Сейчас у нас появляется некая, может быть, необоснованная боязнь – не произойдет ли прогрессии, если мы отменим применение. Но одновременно мы понимаем и то, что лечить все время невозможно. Возьмем пример гастроинтестинальных опухолей: когда появился таргетный препарат иматиниб, мы тоже считали, что при распространенном процессе это лечение на всю оставшуюся жизнь. Но нет, мы поняли, что появился эффект, мы можем еще энное количество времени его закреплять, а затем – уйти от терапии. Поэтому опыт использования иммунотерапии покажет. Безусловно, понятие непрерывного и длительного лечения будет уточнено, детализировано.
– Препаратов стало множество, есть классическая химиотерапия, таргетная, иммунотерапия. Как понять, какому пациенту что подходит?
– В каждом конкретном случае при каждом заболевании мы должны знать большой перечень характеристик процесса – это не просто происхождение и не только распространение, нам нужна биологическая характеристика опухоли, а они очень разнятся даже у опухолей одного гистогенеза. Но сегодня мы имеем возможность понять правильные показания к тому или иному методу лечения.
– Например, тесты на выявление мутаций при назначении таргетной терапии?

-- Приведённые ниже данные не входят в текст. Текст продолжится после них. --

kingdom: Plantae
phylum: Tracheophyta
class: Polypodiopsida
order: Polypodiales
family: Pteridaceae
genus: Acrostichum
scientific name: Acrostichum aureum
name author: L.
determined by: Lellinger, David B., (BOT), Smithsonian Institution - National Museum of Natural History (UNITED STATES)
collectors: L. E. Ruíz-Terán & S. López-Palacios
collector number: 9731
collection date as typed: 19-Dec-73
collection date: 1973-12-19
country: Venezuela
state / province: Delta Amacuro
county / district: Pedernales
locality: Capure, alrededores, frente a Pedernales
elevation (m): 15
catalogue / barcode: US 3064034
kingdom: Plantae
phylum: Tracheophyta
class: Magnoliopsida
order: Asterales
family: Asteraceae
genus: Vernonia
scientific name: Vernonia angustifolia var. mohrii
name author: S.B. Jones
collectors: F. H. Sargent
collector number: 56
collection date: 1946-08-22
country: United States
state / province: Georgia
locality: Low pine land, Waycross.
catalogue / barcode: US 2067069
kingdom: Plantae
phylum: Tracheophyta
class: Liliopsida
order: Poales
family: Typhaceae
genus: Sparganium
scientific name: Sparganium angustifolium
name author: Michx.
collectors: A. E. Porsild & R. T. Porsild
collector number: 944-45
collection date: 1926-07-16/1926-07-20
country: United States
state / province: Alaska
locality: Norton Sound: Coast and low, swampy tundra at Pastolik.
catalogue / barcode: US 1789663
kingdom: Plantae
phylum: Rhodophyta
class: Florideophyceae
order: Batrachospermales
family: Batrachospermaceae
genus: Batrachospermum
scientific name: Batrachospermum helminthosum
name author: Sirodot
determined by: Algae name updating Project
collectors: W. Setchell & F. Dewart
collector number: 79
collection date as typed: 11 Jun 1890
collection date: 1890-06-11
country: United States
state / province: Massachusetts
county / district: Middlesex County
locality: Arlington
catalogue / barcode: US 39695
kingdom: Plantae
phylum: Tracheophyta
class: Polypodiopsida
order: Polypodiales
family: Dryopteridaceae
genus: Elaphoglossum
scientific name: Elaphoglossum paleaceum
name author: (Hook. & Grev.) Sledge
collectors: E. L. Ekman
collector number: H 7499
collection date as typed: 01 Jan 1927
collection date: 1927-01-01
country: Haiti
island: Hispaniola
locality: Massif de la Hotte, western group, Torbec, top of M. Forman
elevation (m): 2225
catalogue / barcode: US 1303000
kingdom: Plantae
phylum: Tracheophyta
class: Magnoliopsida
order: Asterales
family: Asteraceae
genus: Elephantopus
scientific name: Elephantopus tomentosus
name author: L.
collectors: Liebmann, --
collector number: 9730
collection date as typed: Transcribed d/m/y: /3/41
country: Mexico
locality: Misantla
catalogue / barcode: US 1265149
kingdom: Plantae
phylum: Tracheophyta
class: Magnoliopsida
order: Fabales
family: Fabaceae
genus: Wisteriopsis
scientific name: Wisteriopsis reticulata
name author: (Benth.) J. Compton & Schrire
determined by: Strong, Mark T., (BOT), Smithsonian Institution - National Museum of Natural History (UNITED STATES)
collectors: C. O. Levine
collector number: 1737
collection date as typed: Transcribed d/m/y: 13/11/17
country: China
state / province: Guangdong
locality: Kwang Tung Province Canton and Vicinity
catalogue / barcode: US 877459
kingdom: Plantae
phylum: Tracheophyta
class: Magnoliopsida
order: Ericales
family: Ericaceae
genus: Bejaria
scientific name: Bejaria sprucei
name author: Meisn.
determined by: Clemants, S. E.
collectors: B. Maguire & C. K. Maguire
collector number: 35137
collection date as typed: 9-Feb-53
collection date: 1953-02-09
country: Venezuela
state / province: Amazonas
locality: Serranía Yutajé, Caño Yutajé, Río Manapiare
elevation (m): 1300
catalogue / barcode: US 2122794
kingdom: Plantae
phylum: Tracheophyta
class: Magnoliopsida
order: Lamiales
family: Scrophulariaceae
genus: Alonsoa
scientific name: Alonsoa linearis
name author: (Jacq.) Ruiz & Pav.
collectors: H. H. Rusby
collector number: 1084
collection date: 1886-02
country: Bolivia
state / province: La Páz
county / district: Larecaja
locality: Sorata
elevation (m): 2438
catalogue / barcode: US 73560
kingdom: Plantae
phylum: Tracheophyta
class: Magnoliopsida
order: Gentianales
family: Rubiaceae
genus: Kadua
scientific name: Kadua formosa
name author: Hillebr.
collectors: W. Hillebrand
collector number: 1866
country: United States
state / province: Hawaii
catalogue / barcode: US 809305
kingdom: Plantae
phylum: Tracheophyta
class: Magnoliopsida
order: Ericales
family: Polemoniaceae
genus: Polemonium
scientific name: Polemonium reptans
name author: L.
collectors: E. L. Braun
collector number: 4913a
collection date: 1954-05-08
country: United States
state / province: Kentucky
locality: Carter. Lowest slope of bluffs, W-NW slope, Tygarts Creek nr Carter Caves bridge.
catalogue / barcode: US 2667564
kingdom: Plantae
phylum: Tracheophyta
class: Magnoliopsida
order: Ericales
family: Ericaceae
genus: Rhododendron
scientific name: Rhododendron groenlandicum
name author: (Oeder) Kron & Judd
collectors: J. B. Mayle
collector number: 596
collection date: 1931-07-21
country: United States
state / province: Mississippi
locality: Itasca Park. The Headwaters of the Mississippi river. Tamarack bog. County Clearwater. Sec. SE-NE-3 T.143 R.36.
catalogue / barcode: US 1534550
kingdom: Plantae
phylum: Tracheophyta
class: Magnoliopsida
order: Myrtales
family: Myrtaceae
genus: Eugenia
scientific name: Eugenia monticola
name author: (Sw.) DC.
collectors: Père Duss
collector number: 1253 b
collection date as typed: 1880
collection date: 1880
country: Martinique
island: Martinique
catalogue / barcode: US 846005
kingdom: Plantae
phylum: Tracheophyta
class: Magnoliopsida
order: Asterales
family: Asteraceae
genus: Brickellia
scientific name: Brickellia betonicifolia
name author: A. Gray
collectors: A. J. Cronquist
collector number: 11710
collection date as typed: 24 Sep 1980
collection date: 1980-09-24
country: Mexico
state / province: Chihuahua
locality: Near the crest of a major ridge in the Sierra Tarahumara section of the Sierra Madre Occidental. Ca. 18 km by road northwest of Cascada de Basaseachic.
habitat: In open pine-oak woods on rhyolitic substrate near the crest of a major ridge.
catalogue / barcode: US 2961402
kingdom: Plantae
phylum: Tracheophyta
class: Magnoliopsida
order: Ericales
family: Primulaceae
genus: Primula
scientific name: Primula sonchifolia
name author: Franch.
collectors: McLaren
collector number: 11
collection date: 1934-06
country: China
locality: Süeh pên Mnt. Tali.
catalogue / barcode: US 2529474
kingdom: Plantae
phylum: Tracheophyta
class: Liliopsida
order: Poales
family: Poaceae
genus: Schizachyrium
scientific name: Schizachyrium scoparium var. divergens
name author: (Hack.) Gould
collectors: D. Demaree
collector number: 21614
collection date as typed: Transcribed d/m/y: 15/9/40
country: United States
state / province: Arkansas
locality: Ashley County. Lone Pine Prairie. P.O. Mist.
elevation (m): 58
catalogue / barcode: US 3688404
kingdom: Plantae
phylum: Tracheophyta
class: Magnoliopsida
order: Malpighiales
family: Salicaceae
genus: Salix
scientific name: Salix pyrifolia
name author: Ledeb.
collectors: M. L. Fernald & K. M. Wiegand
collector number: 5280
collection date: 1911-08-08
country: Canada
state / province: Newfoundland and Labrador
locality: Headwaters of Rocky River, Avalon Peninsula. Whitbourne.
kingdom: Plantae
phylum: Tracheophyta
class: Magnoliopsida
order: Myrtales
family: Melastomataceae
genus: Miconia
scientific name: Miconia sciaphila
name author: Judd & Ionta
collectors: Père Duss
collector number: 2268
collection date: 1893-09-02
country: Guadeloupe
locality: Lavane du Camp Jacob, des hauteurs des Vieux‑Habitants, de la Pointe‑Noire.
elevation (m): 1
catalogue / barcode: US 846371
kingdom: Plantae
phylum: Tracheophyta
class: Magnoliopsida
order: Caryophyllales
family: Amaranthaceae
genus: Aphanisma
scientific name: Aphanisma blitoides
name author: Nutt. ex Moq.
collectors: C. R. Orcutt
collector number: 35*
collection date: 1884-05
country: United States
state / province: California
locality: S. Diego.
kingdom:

– Да, это я и имею в виду – биологические характеристики: что-то мы определяем в крови, что-то – в опухолевой ткани. Где-то мы должны увидеть наличие изменений в геноме, где-то транслокация, где-то появление гиперэкспрессии какого-то белка – это вещи, которые мы уже знаем применительно к той или иной конкретной патологии. Мы их определяем, понимаем, что есть препарат, который явно на это будет действовать, и, конечно, его применим. Другое дело, что иммунотерапия независимо от этого работает, она работает, включая иммунитет. Поэтому возникает потребность комбинировать, например, таргетный препарат с иммунопрепаратами или таргетный – с химиотерапией. Так мы усиливаем эффект.
– В случае с таргетными препаратами, если мы говорим про множественную миелому или хронический лимфолейкоз, лечение тоже следует начинать как можно раньше?
– Конечно. Ибрутиниб показан при хроническом лимфолейкозе, и эффективность в первой линии терапии выше. Так что чем раньше начинать такое лечение, тем лучше. Безусловно, при использовании современных таргетных препаратов судьба пациентов с хроническим лимфолейкозом изменяется. Это, в основном, пожилые больные. Для них очень важно получать не только эффективные, но и безопасные препараты, не грозящие обострением сопутствующих возрасту заболеваний. Соблюдение баланса токсичности и эффективности для пожилого больного принципиально важно. И сейчас этому уделяется очень много внимания: хорошо, если мы можем дать больному препарат в таблетированном виде, отпустить его домой, доктор с ним в контакте и корректирует, если что-то происходит, а пациент информирован о том, что может происходить. И здесь мы отдаем должное удобным лекарственным формам.
– Для таких категорий больных используются комбинации инновационных препаратов с «классической» химиотерапией?
– Для хронического лимфолейкоза мы пока больше действуем по принципу монотерапии, то есть изолированного применения препаратов. А вот в случае с множественной миеломой теперь отдается предпочтение так называемым многокомпонентным, в основном трехкомпонентным, схемам. Множественная миелома сейчас вообще лидер по количеству новых препаратов, терапевтических опций при этом заболевании очень много, и при сравнении монорежимов с комбинированными методами можно, опираясь на убедительные данные, сказать, что трехкомпонентные схемы самые перспективные.